START Text extract

Folks, cigarette may be bad for you, but here is proof they can save your life. In this photo, I am holding the chisel to show you where it enter the cigarette pack, which was in my shirt pocket right over my left chest. This could have killed me if it had not been for the cigarette pack slowing it down.
Well, as Crazy Cooter would say (c'mon, everyone knows Crazy Cooter on Dukes of Hazzard), I may be crazy but I aint dumb.
After this scare, and checking my britches, I decided that this oak ply was just too tough. It would be fine if I could turn it correctly against the grain direction, but that's not possible with plywood. You can cut it fine towards the middle. The problem comes in when you get towards that outside layer where the grain is running towards you and the chisel is at the wrong angle. 
Well, as my Grandpa would have said, there's more than one way to skin a stinking pole cat.

All I need is to cut these wheels down to size, concentrically, with the exact center. Then it hit me.
Now that we have the bearings installed, that one inch steele shaft is where we need the exact center. I just need to remove material at an exact circle coming out from that shaft. I recently made two different circle jigs, so the old one that came with the router that KTMM made is just hanging on the wall, unused.









After some careful measurement, the steel shaft provides a rock solid pivot pin through the wheel and I could use the router to cut my concentric circle right where it needed to be. I added oak scrap piece on top of the circle jig because I wanted to make sure there was no play. This was no time for errors. I needed the precise. I started with only one wheel so that if this idea failed, I still had the one extra we've made I could use to get back to the drawing board.
This cut the outside wheel part. Then I only had to reset and set the depth stop to cut the pulley parts the exact same way.









The proof is in the photos. In this photo, the wheel is turning very fast. If you look towards the middle, on the inside edge of the pulley part, you can see what it looks like if things aren't exactly concentric. There is a blurring. Now notice there is no blurring on the outside edge of the pulley or wheel. This idea worked perfectly. The wheels are noe concentric.
I cut them two milimeters over the forty centimeters they are supposed to be. I done so because the still have to have a rounded edge to them. This leave one milimeter around the entire wheel that can come off as I use sandpaper to work down to the curve.








And here is what I've been wanting to see. This is two wheel mounted on the frame assembly with a blade on them. Now, as soon as I can get back on it (got something else to take care of today) I just have a lot of sanding to do on the wheels.


----------



## DIYaholic (Jan 28, 2011)

MSlumberjocks said:


> *The Wheels On The TSP.......*
> 
> The wheels on the top secret project go round and round, round an…....
> 
> ...


They say ; "If at first you f#%k up", try, try, again!

Congrats on the success. Looks great!

And, Glad your OK (well, as OK as YOU can be), after your incident!!!


----------



## boxcarmarty (Dec 9, 2011)

MSlumberjocks said:


> *The Wheels On The TSP.......*
> 
> The wheels on the top secret project go round and round, round an…....
> 
> ...


William I've plenty of wood thrown back at me but I don't believe I've ever had to dodge a tool. And to think, you want to sharpen them…..


----------



## greasemonkeyredneck (Aug 14, 2010)

END Text extract
START Provided material

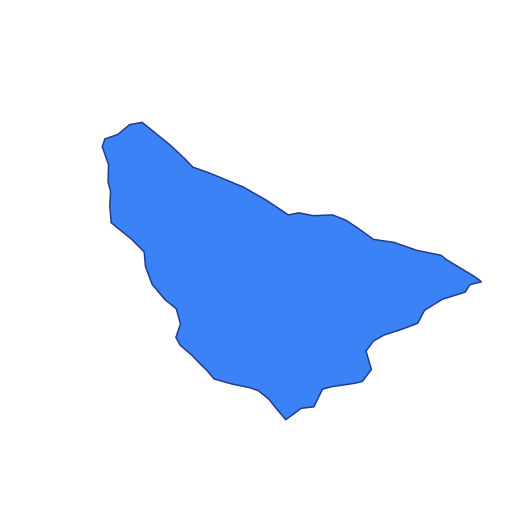 Ordubad District, Ordubad, Azerbaijan (Equal Earth projection), rotated 309°
{"feature_id": "54616110B24607032839399", "entity_name": "Ordubad District", "entity_type": "district", "adm_level": 2, "iso_a3": "AZE", "parent_name": "Azerbaijan", "parent_adm1": "Ordubad", "projection": "equal_earth", "projection_center": [45.94, 39.075], "detail": "fine", "context": "isolated", "style": "filled", "palette": "blue", "viewbox_px": 512, "rotation_deg": 309, "n_neighbors": 0, "source": "geoboundaries", "source_scale": "gbopen_adm2", "svg_char_len": 1050}
<svg xmlns="http://www.w3.org/2000/svg" viewBox="0 0 512 512"><g transform="rotate(309 256 256)"><path d="M147.7,381.2L147.5,382.1L166.1,387.0L175.2,395.9L194.4,391.5L202.5,397.4L212.6,406.8L220.3,413.7L225.5,417.6L240.4,417.1L251.4,401.3L263.8,400.8L275.3,405.3L291.1,415.6L305.5,424.0L319.9,421.1L339.5,428.0L359.7,441.3L367.8,440.3L369.2,440.8L377.4,447.2L377.9,445.7L377.7,442.1L377.4,437.8L373.0,406.3L373.0,399.4L361.5,377.2L353.4,354.6L342.8,336.8L341.9,319.6L340.4,303.4L336.1,289.6L323.2,274.9L316.5,262.1L308.3,255.3L305.9,229.3L301.6,202.8L291.1,167.5L285.3,150.9L286.8,138.6L288.2,119.5L288.2,109.8L288.2,98.0L288.2,83.4L278.6,75.1L263.3,72.1L251.9,64.8L251.5,65.0L244.2,67.7L234.2,83.9L220.3,94.6L214.6,102.4L203.1,110.7L190.7,122.5L190.7,131.8L190.7,148.9L188.8,166.5L178.2,176.8L168.7,193.0L164.8,212.6L164.8,227.3L155.7,240.0L142.3,245.0L139.0,253.3L138.5,268.5L137.0,280.8L136.1,290.1L134.1,300.9L141.3,317.7L149.9,334.4L152.8,342.7L152.8,356.0L149.9,369.3L147.7,381.2Z" fill="#3b82f6" stroke="#1e3a8a" stroke-width="1.5"/></g></svg>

END Provided material

*What to do*: Copy the post about cutting the wheels, starting at "After this scare, and" and ending at "the wall, unused.", putting "bushings" wherever "bearings" appears.

*Exercise result*:
After this scare, and checking my britches, I decided that this oak ply was just too tough. It would be fine if I could turn it correctly against the grain direction, but that's not possible with plywood. You can cut it fine towards the middle. The problem comes in when you get towards that outside layer where the grain is running towards you and the chisel is at the wrong angle. 
Well, as my Grandpa would have said, there's more than one way to skin a stinking pole cat.

All I need is to cut these wheels down to size, concentrically, with the exact center. Then it hit me.
Now that we have the bushings installed, that one inch steele shaft is where we need the exact center. I just need to remove material at an exact circle coming out from that shaft. I recently made two different circle jigs, so the old one that came with the router that KTMM made is just hanging on the wall, unused.